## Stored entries
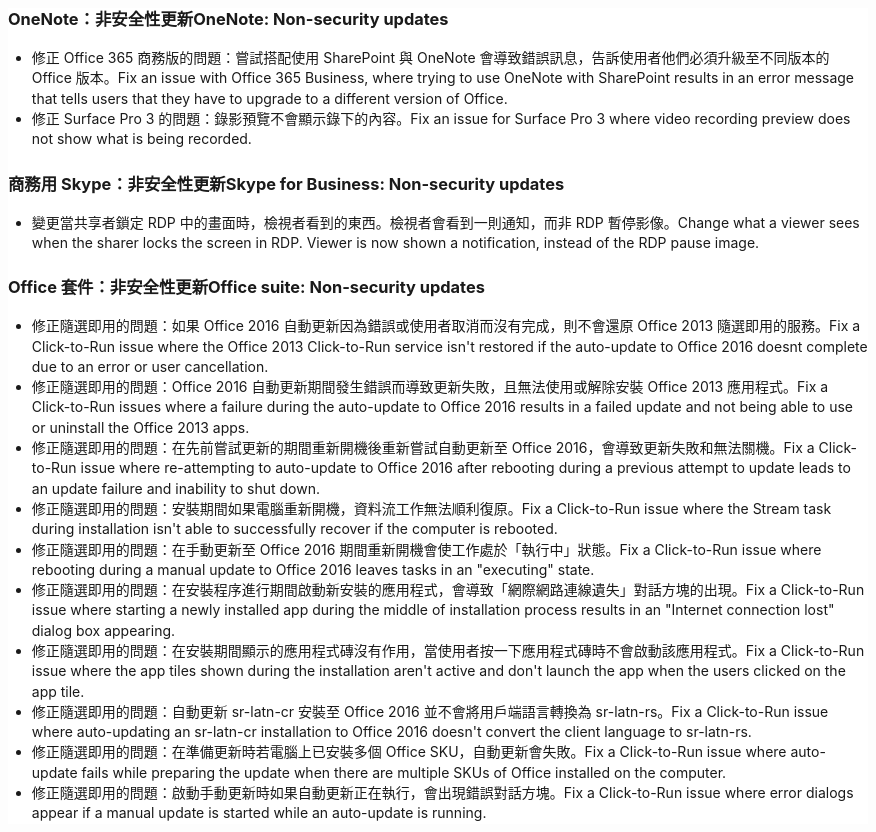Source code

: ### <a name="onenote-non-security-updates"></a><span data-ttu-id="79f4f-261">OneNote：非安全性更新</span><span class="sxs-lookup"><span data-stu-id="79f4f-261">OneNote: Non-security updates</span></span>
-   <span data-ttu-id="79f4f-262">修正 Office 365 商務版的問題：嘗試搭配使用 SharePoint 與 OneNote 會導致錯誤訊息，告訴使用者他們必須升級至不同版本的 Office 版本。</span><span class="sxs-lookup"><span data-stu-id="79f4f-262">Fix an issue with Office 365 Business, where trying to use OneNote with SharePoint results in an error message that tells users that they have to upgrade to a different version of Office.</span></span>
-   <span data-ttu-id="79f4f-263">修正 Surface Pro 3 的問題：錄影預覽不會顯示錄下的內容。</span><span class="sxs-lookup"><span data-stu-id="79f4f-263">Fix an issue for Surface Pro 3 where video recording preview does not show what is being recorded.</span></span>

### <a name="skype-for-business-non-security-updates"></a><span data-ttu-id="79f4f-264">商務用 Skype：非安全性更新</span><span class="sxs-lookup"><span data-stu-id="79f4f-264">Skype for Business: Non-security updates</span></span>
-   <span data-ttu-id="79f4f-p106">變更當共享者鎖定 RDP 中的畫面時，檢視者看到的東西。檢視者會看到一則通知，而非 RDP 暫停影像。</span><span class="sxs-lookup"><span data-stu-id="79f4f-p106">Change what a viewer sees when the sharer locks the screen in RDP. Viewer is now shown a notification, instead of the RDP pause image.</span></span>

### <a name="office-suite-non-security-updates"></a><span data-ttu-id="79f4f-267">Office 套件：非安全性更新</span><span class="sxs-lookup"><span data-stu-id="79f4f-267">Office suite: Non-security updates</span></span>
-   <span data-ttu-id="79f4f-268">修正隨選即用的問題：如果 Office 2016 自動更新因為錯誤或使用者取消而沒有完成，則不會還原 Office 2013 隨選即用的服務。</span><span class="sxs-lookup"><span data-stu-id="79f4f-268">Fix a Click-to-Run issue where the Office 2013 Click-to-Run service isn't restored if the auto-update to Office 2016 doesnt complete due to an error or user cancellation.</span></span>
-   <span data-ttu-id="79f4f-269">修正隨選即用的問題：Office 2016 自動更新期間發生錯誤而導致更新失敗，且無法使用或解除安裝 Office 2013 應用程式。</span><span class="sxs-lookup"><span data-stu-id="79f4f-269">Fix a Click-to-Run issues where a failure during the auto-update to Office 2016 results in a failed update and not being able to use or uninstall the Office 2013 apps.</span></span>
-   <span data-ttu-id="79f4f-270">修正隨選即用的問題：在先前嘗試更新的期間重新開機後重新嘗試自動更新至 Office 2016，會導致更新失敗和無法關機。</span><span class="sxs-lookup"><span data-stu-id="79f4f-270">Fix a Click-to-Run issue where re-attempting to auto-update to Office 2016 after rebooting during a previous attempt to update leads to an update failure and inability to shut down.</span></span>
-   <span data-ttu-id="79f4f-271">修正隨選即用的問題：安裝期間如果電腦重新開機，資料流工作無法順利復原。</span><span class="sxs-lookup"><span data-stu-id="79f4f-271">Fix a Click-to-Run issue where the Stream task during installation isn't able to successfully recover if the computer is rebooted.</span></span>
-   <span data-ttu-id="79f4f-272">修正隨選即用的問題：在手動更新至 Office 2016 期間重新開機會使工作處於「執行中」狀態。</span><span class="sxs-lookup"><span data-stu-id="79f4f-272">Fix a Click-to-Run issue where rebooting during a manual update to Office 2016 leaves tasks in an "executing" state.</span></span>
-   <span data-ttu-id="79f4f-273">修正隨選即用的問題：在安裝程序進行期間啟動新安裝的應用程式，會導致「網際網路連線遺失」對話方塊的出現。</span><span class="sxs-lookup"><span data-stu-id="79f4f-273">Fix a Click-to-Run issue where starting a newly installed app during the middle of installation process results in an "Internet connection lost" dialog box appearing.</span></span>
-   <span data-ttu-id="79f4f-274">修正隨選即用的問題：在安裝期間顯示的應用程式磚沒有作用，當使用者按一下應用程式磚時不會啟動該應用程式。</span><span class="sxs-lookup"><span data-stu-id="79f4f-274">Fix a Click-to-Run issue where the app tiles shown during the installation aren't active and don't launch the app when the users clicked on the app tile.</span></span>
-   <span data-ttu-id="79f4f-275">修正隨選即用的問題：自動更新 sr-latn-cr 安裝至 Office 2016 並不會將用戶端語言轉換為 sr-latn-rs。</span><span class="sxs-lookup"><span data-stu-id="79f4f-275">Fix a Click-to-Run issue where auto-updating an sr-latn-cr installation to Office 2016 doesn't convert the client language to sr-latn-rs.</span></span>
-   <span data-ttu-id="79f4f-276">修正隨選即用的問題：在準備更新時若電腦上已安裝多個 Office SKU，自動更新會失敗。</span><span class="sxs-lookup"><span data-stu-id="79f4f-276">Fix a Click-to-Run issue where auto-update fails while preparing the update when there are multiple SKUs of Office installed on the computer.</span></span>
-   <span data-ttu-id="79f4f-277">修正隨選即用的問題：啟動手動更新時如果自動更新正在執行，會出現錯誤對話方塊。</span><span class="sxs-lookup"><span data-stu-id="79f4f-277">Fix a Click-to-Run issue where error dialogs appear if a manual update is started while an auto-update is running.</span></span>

* * *

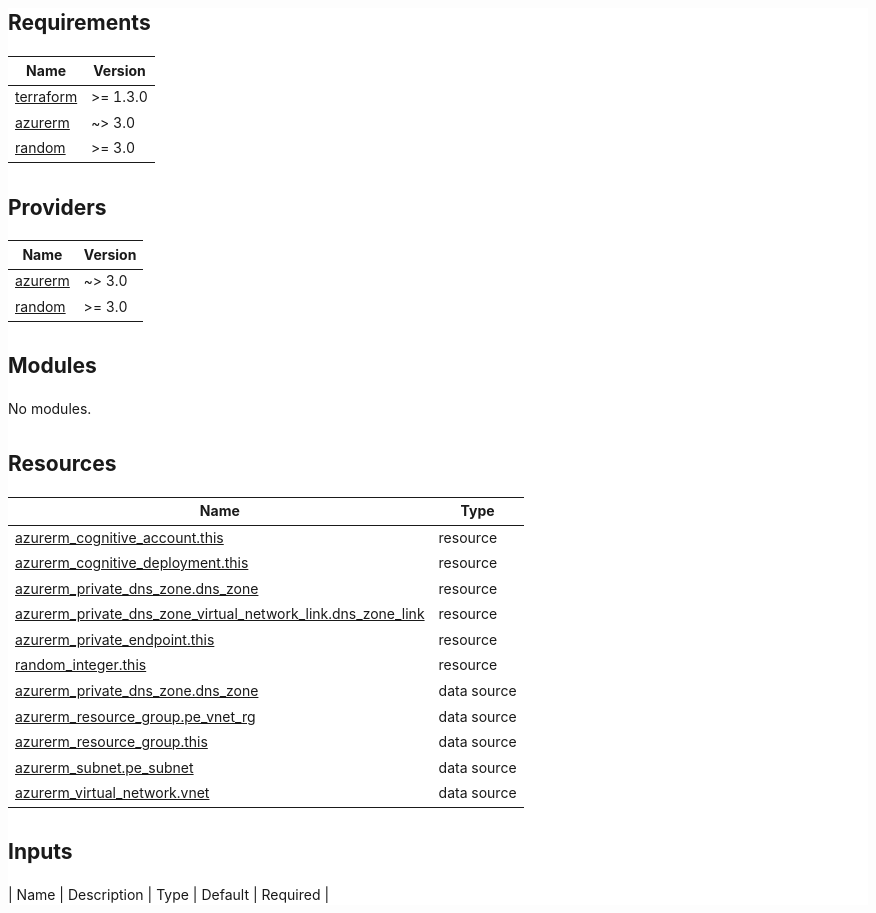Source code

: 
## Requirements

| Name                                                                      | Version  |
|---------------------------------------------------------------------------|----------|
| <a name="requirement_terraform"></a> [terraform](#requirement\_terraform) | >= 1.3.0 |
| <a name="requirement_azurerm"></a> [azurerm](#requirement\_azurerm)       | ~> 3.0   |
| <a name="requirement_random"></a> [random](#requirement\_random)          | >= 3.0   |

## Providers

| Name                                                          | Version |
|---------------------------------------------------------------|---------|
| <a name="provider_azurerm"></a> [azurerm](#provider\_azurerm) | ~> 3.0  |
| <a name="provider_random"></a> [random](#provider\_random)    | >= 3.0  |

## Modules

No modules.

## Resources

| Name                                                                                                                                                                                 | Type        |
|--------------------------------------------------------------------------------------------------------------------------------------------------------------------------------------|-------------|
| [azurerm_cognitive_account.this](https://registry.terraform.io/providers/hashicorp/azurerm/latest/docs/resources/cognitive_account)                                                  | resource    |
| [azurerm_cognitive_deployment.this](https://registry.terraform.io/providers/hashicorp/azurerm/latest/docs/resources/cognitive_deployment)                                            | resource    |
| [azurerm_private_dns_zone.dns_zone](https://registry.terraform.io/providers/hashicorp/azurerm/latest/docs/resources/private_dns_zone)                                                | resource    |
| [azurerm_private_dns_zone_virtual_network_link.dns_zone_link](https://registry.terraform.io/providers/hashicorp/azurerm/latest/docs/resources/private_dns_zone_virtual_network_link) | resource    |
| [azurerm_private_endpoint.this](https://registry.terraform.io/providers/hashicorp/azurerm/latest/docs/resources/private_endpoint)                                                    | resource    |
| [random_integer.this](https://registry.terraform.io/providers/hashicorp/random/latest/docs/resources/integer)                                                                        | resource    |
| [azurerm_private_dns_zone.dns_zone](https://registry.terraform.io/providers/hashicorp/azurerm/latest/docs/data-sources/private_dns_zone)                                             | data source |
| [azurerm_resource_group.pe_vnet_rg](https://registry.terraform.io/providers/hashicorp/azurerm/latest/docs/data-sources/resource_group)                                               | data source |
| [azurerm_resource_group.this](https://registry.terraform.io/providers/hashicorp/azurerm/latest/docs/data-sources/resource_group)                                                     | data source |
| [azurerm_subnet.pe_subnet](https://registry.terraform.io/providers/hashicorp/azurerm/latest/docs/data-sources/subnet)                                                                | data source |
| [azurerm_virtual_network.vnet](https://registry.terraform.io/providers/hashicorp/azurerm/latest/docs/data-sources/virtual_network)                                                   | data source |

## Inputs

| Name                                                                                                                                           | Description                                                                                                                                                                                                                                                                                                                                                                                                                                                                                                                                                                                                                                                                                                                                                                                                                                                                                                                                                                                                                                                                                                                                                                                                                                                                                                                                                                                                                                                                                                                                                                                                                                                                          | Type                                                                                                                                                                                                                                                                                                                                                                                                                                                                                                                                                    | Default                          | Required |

---

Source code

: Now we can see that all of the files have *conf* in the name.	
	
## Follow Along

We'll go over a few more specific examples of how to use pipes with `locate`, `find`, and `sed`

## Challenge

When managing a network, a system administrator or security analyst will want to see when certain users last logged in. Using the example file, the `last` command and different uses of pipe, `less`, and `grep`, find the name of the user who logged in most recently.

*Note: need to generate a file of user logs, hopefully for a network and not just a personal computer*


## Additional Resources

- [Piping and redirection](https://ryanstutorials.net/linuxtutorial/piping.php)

## Work task
Every line in the data above that contains "failure" needs to be copied.

## Solution to this exercise
-   <span data-ttu-id="79f4f-269">修正隨選即用的問題：Office 2016 自動更新期間發生錯誤而導致更新失敗，且無法使用或解除安裝 Office 2013 應用程式。</span><span class="sxs-lookup"><span data-stu-id="79f4f-269">Fix a Click-to-Run issues where a failure during the auto-update to Office 2016 results in a failed update and not being able to use or uninstall the Office 2013 apps.</span></span>
-   <span data-ttu-id="79f4f-270">修正隨選即用的問題：在先前嘗試更新的期間重新開機後重新嘗試自動更新至 Office 2016，會導致更新失敗和無法關機。</span><span class="sxs-lookup"><span data-stu-id="79f4f-270">Fix a Click-to-Run issue where re-attempting to auto-update to Office 2016 after rebooting during a previous attempt to update leads to an update failure and inability to shut down.</span></span>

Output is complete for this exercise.